И собираются, он слышит их голоса, сколько их было, друзей, на его долгом веку, молодыми умершие, а он еще жив, пора бы и ему, чем он лучше их?!

И Бестужев. Пригнувшись, он переводит его сочинение, и губы шепчут: "Стрела смерти..."

И Одоевский. Бледный, с изъеденными лихорадкой губами, "мне улыбаться нельзя".

И Лермонтов. С нелепым приключением: "Надо в комендатуру!" И хохочут на Шайтан-базаре люди, глядя, как Лермонтов рисует углем ослика на стене, и на осле - татарин в бараньей папахе.

И Бакиханов: "Аи какой хитрый шекинец, поэму успел раньше всех сочинить!"

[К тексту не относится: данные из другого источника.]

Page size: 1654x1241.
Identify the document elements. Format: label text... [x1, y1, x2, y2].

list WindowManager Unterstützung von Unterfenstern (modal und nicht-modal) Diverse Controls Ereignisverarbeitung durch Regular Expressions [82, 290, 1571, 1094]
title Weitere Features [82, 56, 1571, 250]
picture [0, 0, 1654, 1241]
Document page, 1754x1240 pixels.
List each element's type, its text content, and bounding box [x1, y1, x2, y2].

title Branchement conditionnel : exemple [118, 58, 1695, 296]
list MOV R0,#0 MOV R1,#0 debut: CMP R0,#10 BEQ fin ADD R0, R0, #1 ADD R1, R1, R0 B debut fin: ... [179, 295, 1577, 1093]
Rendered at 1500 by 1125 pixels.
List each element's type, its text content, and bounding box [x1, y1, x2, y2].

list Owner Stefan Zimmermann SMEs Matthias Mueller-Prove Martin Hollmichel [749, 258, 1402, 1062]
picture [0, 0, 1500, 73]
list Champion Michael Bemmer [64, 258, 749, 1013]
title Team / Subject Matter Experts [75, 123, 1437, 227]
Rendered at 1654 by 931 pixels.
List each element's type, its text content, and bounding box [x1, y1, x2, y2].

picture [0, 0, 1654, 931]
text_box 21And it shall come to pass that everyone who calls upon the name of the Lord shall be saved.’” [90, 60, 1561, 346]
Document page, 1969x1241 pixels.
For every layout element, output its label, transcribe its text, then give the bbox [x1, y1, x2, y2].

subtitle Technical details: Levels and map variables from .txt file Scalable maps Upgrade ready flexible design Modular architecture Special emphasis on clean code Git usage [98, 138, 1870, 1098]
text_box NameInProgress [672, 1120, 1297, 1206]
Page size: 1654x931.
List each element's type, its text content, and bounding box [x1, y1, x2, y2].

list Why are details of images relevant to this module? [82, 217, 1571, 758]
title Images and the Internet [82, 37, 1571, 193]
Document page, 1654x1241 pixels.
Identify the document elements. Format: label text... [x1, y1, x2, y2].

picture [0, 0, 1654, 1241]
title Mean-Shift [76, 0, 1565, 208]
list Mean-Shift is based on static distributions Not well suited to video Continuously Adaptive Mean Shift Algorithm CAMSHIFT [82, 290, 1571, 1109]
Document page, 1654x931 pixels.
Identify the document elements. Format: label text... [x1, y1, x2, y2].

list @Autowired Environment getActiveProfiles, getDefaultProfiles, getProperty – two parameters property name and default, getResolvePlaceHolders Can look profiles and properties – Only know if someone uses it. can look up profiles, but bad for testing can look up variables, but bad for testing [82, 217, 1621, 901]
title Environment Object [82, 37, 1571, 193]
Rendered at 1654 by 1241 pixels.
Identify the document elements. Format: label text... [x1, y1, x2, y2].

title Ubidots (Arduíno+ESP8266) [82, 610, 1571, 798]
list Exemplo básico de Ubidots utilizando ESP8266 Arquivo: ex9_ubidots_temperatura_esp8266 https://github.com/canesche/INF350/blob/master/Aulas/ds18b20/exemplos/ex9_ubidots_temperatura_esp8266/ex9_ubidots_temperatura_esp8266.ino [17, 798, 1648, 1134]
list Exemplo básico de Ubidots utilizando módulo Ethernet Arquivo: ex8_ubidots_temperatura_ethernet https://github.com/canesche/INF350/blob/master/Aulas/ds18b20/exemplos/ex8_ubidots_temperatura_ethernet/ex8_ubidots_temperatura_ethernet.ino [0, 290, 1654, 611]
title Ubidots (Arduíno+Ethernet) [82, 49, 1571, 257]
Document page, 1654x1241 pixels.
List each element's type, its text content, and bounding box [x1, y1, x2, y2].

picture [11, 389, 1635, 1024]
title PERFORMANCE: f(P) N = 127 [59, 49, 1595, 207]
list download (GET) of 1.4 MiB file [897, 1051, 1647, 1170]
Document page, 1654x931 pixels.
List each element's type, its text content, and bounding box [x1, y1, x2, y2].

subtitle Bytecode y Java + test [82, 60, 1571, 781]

И Фазил-хан, мечущийся в поисках лучшей доли. И вождь мусульман-шиитов Фаттах, - ее нету, этой лучшей доли, ни у тебя на родине, ни здесь, не обманывайтесь, не верьте, не верьте!...

И исчезнувшие друзья: Хачатур, Мечислав, Александр!

- У нас с тобой, Фатали, - звучит ясно голос Хачатура, - как по поговорке: "Раз свиделись - товарищи, бир горанда - йолдаш; два свиделись братья, ики горанда - кардаш".

А Фатали ему:

- Мы обо всем договорились, брат, да умру я за тебя, мен олюм, имей совесть, Хачатур, не был Кёр-оглу армянином!